Washington was breathlessly abuzz after the latest bit of political theater hit the stage on Friday when House Republicans released the much-awaited Nunes memo. Depending on your viewpoint, the document was either a misleading and incomplete hatchet job intended to undermine the Mueller investigation or evidence of the biggest scandal since Watergate that outlines a damning road map of corruption and reveals the Deep State’s obsession with getting rid of Donald Trump.
It’s worth pointing out, though, that those who cited national security concerns as a reason for keeping the three-and-a-half-page memo confidential appear to have exaggerated their case. There are no state secrets contained in the document, and most of it includes information that has already been reported. If this is the type of information that the government routinely classifies as sensitive, it ought to be doing far less of such classifying.
As for the Democratic response, which the GOP supposedly seeks to suppress … well, release that, too. The more information available for public consumption on the murky Trump-Russia allegations, the better.

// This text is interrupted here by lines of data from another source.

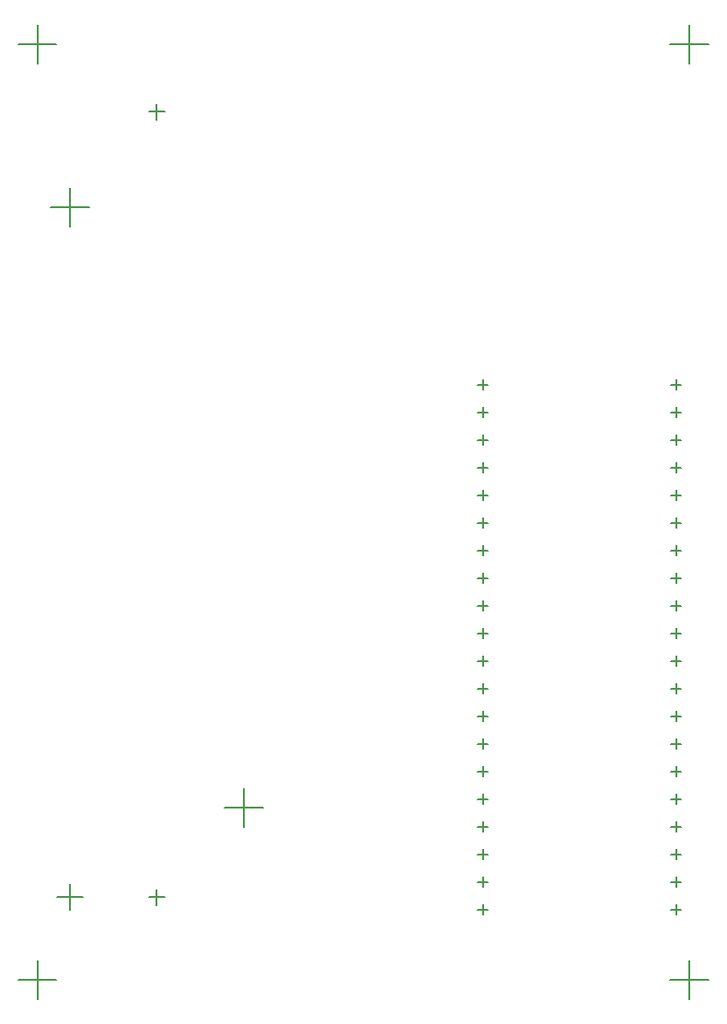
<source format=gbr>
G04 Layer_Color=128*
%FSLAX24Y24*%
%MOIN*%
%TF.FileFunction,Drillmap*%
%TF.Part,Single*%
G01*
G75*
%TA.AperFunction,NonConductor*%
%ADD27C,0.0050*%
D27*
X11811Y12293D02*
Y13691D01*
X11112Y12992D02*
X12510D01*
X12992Y15506D02*
Y16447D01*
X13463Y15976D02*
X12522D01*
X15866D02*
X16417D01*
X16142Y16252D02*
Y15701D01*
X19291Y18514D02*
Y19911D01*
X19990Y19213D02*
X18593D01*
X27776Y15535D02*
X28130D01*
Y16535D02*
X27776D01*
X27953Y16358D02*
Y16713D01*
Y15713D02*
Y15358D01*
X28130Y17535D02*
X27776D01*
X27953Y17358D02*
Y17713D01*
X28130Y18535D02*
X27776D01*
X27953Y18358D02*
Y18713D01*
X28130Y19535D02*
X27776D01*
X27953Y19358D02*
Y19713D01*
X28130Y20535D02*
X27776D01*
X27953Y20358D02*
Y20713D01*
X28130Y21535D02*
X27776D01*
X27953Y21358D02*
Y21713D01*
X28130Y22535D02*
X27776D01*
X27953Y22358D02*
Y22713D01*
X28130Y23535D02*
X27776D01*
X27953Y23358D02*
Y23713D01*
X28130Y24535D02*
X27776D01*
X27953Y24358D02*
Y24713D01*
X28130Y25535D02*
X27776D01*
X27953Y25358D02*
Y25713D01*
X28130Y26535D02*
X27776D01*
X27953Y26358D02*
Y26713D01*
X28130Y27535D02*
X27776D01*
X27953Y27358D02*
Y27713D01*
X28130Y28535D02*
X27776D01*
X27953Y28358D02*
Y28713D01*
X28130Y29535D02*
X27776D01*
X27953Y29358D02*
Y29713D01*
X28130Y30535D02*
X27776D01*
X27953Y30358D02*
Y30713D01*
X28130Y31535D02*
X27776D01*
X27953Y31358D02*
Y31713D01*
X28130Y32535D02*
X27776D01*
X27953Y32358D02*
Y32713D01*
X28130Y33535D02*
X27776D01*
X27953Y33358D02*
Y33713D01*
X28130Y34535D02*
X27776D01*
X27953Y34358D02*
Y34713D01*
X34776Y27535D02*
X35130D01*
Y26535D02*
X34776D01*
X34953Y26358D02*
Y26713D01*
Y25713D02*
Y25358D01*
X34776Y25535D02*
X35130D01*
Y24535D02*
X34776D01*
X34953Y24358D02*
Y24713D01*
Y23713D02*
Y23358D01*
X34776Y23535D02*
X35130D01*
Y22535D02*
X34776D01*
X34953Y22358D02*
Y22713D01*
Y21713D02*
Y21358D01*
X34776Y21535D02*
X35130D01*
Y20535D02*
X34776D01*
X34953Y20358D02*
Y20713D01*
Y19713D02*
Y19358D01*
X34776Y19535D02*
X35130D01*
Y18535D02*
X34776D01*
X34953Y18358D02*
Y18713D01*
Y17713D02*
Y17358D01*
X34776Y17535D02*
X35130D01*
Y16535D02*
X34776D01*
X34953Y16358D02*
Y16713D01*
Y15713D02*
Y15358D01*
X34776Y15535D02*
X35130D01*
X34734Y12992D02*
X36132D01*
X35433Y13691D02*
Y12293D01*
X34953Y27358D02*
Y27713D01*
X35130Y28535D02*
X34776D01*
X34953Y28358D02*
Y28713D01*
X35130Y29535D02*
X34776D01*
X34953Y29358D02*
Y29713D01*
X35130Y30535D02*
X34776D01*
X34953Y30358D02*
Y30713D01*
X35130Y31535D02*
X34776D01*
X34953Y31358D02*
Y31713D01*
X35130Y32535D02*
X34776D01*
X34953Y32358D02*
Y32713D01*
X35130Y33535D02*
X34776D01*
X34953Y33358D02*
Y33713D01*
X35130Y34535D02*
X34776D01*
X34953Y34358D02*
Y34713D01*
X36132Y46850D02*
X34734D01*
X35433Y46152D02*
Y47549D01*
X16417Y44409D02*
X15866D01*
X16142Y44134D02*
Y44685D01*
X12992Y41644D02*
Y40246D01*
X13691Y40945D02*
X12293D01*
X12510Y46850D02*
X11112D01*
X11811Y46152D02*
Y47549D01*
%TF.MD5,788ced2d1eeed5e179192e491fcfe820*%
M02*

</source>
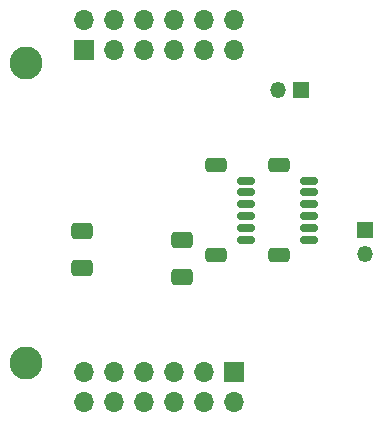
<source format=gbr>
%TF.GenerationSoftware,KiCad,Pcbnew,7.0.5*%
%TF.CreationDate,2024-01-26T22:20:05-05:00*%
%TF.ProjectId,LORA,4c4f5241-2e6b-4696-9361-645f70636258,rev?*%
%TF.SameCoordinates,Original*%
%TF.FileFunction,Soldermask,Bot*%
%TF.FilePolarity,Negative*%
%FSLAX46Y46*%
G04 Gerber Fmt 4.6, Leading zero omitted, Abs format (unit mm)*
G04 Created by KiCad (PCBNEW 7.0.5) date 2024-01-26 22:20:05*
%MOMM*%
%LPD*%
G01*
G04 APERTURE LIST*
G04 Aperture macros list*
%AMRoundRect*
0 Rectangle with rounded corners*
0 $1 Rounding radius*
0 $2 $3 $4 $5 $6 $7 $8 $9 X,Y pos of 4 corners*
0 Add a 4 corners polygon primitive as box body*
4,1,4,$2,$3,$4,$5,$6,$7,$8,$9,$2,$3,0*
0 Add four circle primitives for the rounded corners*
1,1,$1+$1,$2,$3*
1,1,$1+$1,$4,$5*
1,1,$1+$1,$6,$7*
1,1,$1+$1,$8,$9*
0 Add four rect primitives between the rounded corners*
20,1,$1+$1,$2,$3,$4,$5,0*
20,1,$1+$1,$4,$5,$6,$7,0*
20,1,$1+$1,$6,$7,$8,$9,0*
20,1,$1+$1,$8,$9,$2,$3,0*%
G04 Aperture macros list end*
%ADD10R,1.350000X1.350000*%
%ADD11O,1.350000X1.350000*%
%ADD12RoundRect,0.150000X-0.625000X0.150000X-0.625000X-0.150000X0.625000X-0.150000X0.625000X0.150000X0*%
%ADD13RoundRect,0.250000X-0.650000X0.350000X-0.650000X-0.350000X0.650000X-0.350000X0.650000X0.350000X0*%
%ADD14RoundRect,0.250000X-0.650000X0.412500X-0.650000X-0.412500X0.650000X-0.412500X0.650000X0.412500X0*%
%ADD15R,1.700000X1.700000*%
%ADD16O,1.700000X1.700000*%
%ADD17C,2.800000*%
G04 APERTURE END LIST*
D10*
%TO.C,J6*%
X162190000Y-89868621D03*
D11*
X160190000Y-89868621D03*
%TD*%
D10*
%TO.C,J5*%
X167610000Y-101748621D03*
D11*
X167610000Y-103748621D03*
%TD*%
D12*
%TO.C,J3*%
X157535000Y-97548621D03*
X157535000Y-98548621D03*
X157535000Y-99548621D03*
X157535000Y-100548621D03*
X157535000Y-101548621D03*
X157535000Y-102548621D03*
D13*
X155010000Y-103848621D03*
X155010000Y-96248621D03*
%TD*%
D14*
%TO.C,C1*%
X143610000Y-101836121D03*
X143610000Y-104961121D03*
%TD*%
D12*
%TO.C,J4*%
X162860000Y-97548621D03*
X162860000Y-98548621D03*
X162860000Y-99548621D03*
X162860000Y-100548621D03*
X162860000Y-101548621D03*
X162860000Y-102548621D03*
D13*
X160335000Y-103848621D03*
X160335000Y-96248621D03*
%TD*%
D14*
%TO.C,C2*%
X152110000Y-102548621D03*
X152110000Y-105673621D03*
%TD*%
D15*
%TO.C,J1*%
X143810000Y-86465599D03*
D16*
X143810000Y-83925599D03*
X146350000Y-86465599D03*
X146350000Y-83925599D03*
X148890000Y-86465599D03*
X148890000Y-83925599D03*
X151430000Y-86465599D03*
X151430000Y-83925599D03*
X153970000Y-86465599D03*
X153970000Y-83925599D03*
X156510000Y-86465599D03*
X156510000Y-83925599D03*
%TD*%
D15*
%TO.C,J2*%
X156510000Y-113743621D03*
D16*
X156510000Y-116283621D03*
X153970000Y-113743621D03*
X153970000Y-116283621D03*
X151430000Y-113743621D03*
X151430000Y-116283621D03*
X148890000Y-113743621D03*
X148890000Y-116283621D03*
X146350000Y-113743621D03*
X146350000Y-116283621D03*
X143810000Y-113743621D03*
X143810000Y-116283621D03*
%TD*%
D17*
%TO.C,U2*%
X138860000Y-112998621D03*
X138860000Y-87598621D03*
%TD*%
M02*

</source>
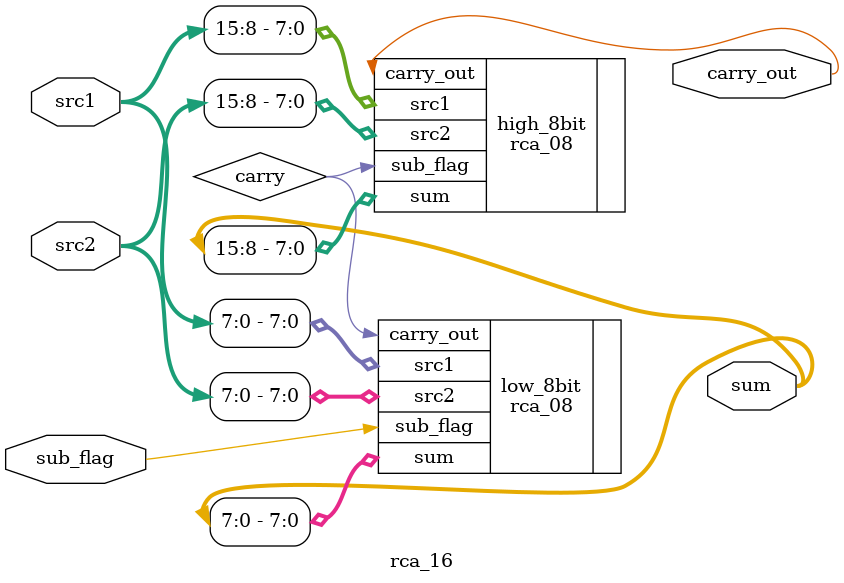
<source format=v>
module rca_16(
    input [15:0] src1,
    input [15:0] src2,
    input sub_flag,
    output [15:0] sum,
    output carry_out
);

    wire carry;

    rca_08 low_8bit(
        .src1       (src1[7:0]),
        .src2       (src2[7:0]),
        .sub_flag   (sub_flag),
        .sum        (sum[7:0]),
        .carry_out  (carry)
    );

    rca_08 high_8bit(
        .src1       (src1[15:8]),
        .src2       (src2[15:8]),
        .sub_flag   (carry),
        .sum        (sum[15:8]),
        .carry_out  (carry_out)
    );
endmodule
</source>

But putting aside the partisan hyperventilating, this debate will have been productive if it succeeds in educating more Americans about the secretive Foreign Intelligence Surveillance Court — the FISA court — at the heart of the controversy. This institution deserves more attention and operates in direct contradiction to the bedrock constitutional principle that justice be carried out in public.

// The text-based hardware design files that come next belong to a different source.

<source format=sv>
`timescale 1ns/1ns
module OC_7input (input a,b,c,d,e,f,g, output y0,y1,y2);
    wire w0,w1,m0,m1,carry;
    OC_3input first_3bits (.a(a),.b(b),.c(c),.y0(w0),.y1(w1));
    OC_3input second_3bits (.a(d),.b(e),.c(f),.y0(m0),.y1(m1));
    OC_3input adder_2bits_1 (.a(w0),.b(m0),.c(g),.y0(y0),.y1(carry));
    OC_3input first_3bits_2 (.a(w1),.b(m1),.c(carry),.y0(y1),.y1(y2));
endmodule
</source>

The court was established in 1978 during the Cold War to oversee surveillance requests from intelligence agencies regarding foreign agents in the United States. A handful of unnamed judges — appointed by the chief justice of the U.S. Supreme Court — serve on a rotating basis. The public has no access to information about the court’s proceedings. As the Cato Institute’s Julian Sanchez noted last week, “No FISA application has ever been made public.”

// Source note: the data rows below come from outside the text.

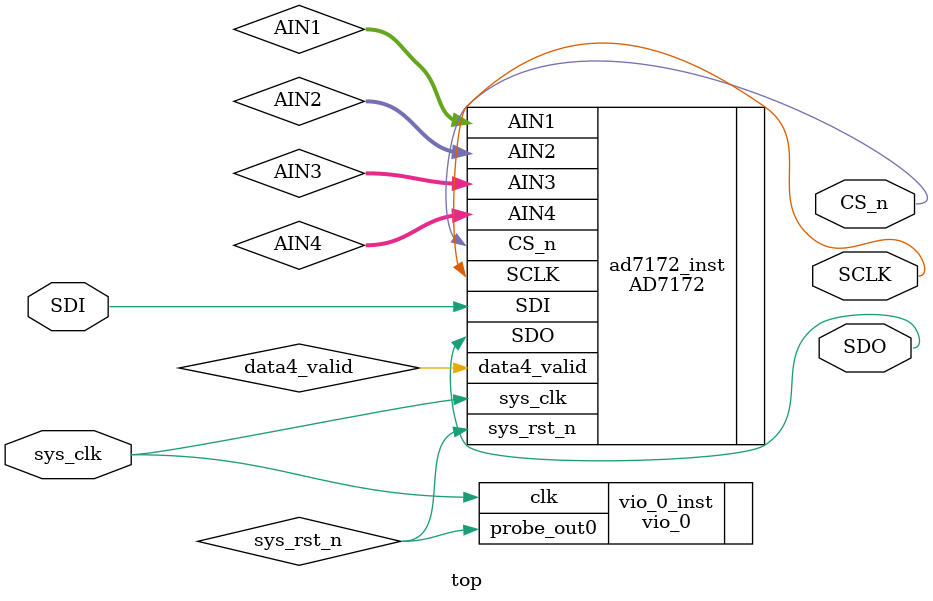
<source format=v>
module top(
    input           sys_clk,
    // input           sys_rst_n,

    output          SCLK,
    input           SDI,
    output          SDO,
    output          CS_n

);


    wire  [23:0]  AIN4;
    wire  [23:0]  AIN3;
    wire  [23:0]  AIN2;
    wire  [23:0]  AIN1;

    wire		  data4_valid;//ch3数据有效，同时可以表示ch0 -> ch3一个周期的循环结束

    wire          sys_rst_n;

vio_0 vio_0_inst (
  .clk(sys_clk),                // input wire clk
  .probe_out0(sys_rst_n)  // output wire [0 : 0] probe_out0
);


 AD7172#
(
    .SYS_CLK_FREQ(8'd50),
    //16bit CFG :1bit 使能； 1bit none； 2bit 选择寄存器组； 2bit none； 5bit 正端； 5bit 负端
    .CHANNEL0_CFG({1'b1, 1'b0, 2'b00, 2'b00, 5'b00001, 5'b00000}),//AIN1
    .CHANNEL1_CFG({1'b1, 1'b0, 2'b00, 2'b00, 5'b00010, 5'b00000}),//AIN2
    .CHANNEL2_CFG({1'b1, 1'b0, 2'b00, 2'b00, 5'b00011, 5'b00000}),//AIN3
    .CHANNEL3_CFG({1'b1, 1'b0, 2'b00, 2'b00, 5'b00100, 5'b00000})//AIN4
) ad7172_inst(

    .sys_clk 		(sys_clk),
    .sys_rst_n		(sys_rst_n),

    .SCLK 			(SCLK),
    .SDI 			(SDI ),
    .SDO 			(SDO ),
    .CS_n 			(CS_n),

    .AIN4			(AIN4),
    .AIN3			(AIN3),
    .AIN2			(AIN2),
    .AIN1			(AIN1),
    .data4_valid	(data4_valid)//ch3数据有效，同时可以表示ch0 -> ch3一个周期的循环结束
);


endmodule
</source>
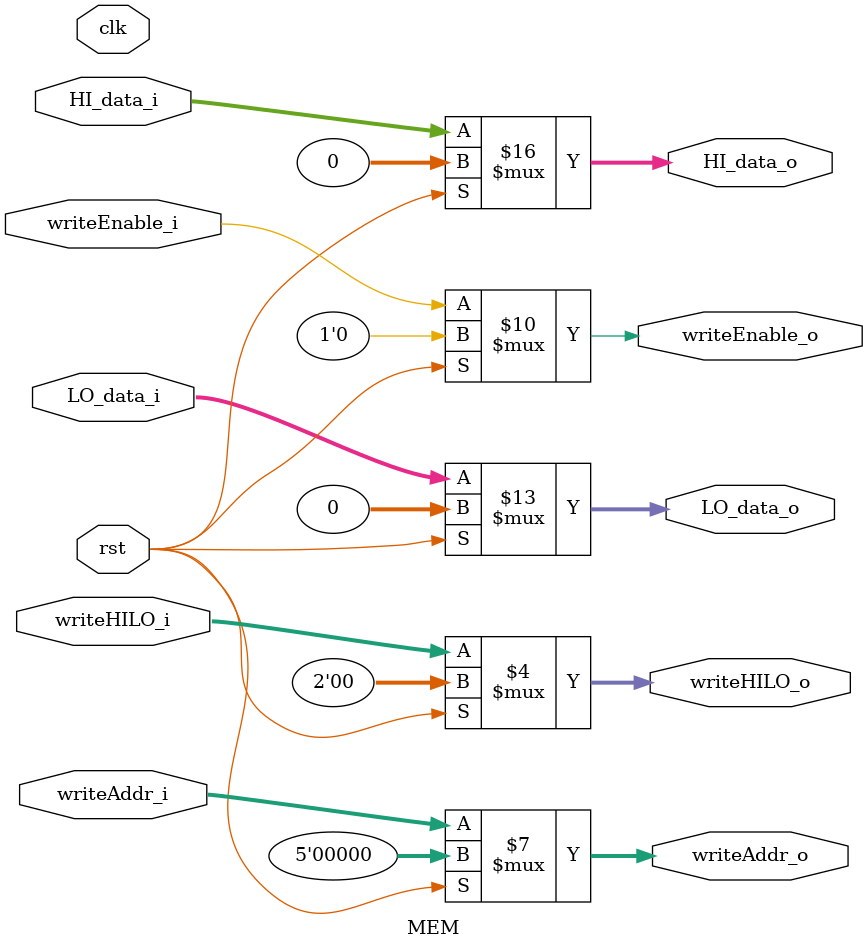
<source format=v>
module MEM(
    input wire clk,
    input wire rst,
    input wire [4:0] writeAddr_i,
    input wire writeEnable_i,
    input wire [1:0] writeHILO_i,
    input wire [31:0] HI_data_i,
    input wire [31:0] LO_data_i,
    
    output reg [4:0] writeAddr_o,
    output reg writeEnable_o,
    output reg [1:0] writeHILO_o,
    output reg [31:0] HI_data_o,
    output reg [31:0] LO_data_o
);

    always @ (*) begin
        if (rst == 1'b1) begin 
            HI_data_o <= 32'b0;
            LO_data_o <= 32'b0;
            writeEnable_o <= 1'b0;
            writeAddr_o <= 5'b0;
            writeHILO_o <= 2'b00;
        end else begin
            HI_data_o <= HI_data_i;
            LO_data_o <= LO_data_i;
            writeEnable_o <= writeEnable_i;
            writeAddr_o <= writeAddr_i;
            writeHILO_o <= writeHILO_i;
        end
    end
endmodule
</source>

While the court has recently been more diligent in rejecting or modifying warrant requests, “it never turned down a single wiretap application” in its first 23 years, Mr. Sanchez points out. It’s virtually unlimited power became a point of contention when leaked documents in 2013 revealed that the court had allowed the government to spy on Americans and collect reams of metadata from U.S. cellphones users.
The FBI and the intelligence community routinely cite the existence of the court’s oversight to assuage concerns from civil liberties advocates about potential abuses. But because the panel operates in the shadows, there is no way for anyone to determine whether it’s properly carrying out that function. “Trust us,” is hardly a comforting assurance coming from the federal government.
No, constitutional protections shouldn’t apply to foreign terrorists or spies. But regardless of how one views the Nunes memo, it highlights why Americans have every reason to be concerned about potential abuses when a judicial entity operates secretly as a virtual Star Chamber, unfettered from crucial checks and balances and immune to the vital concepts of transparency and accountability.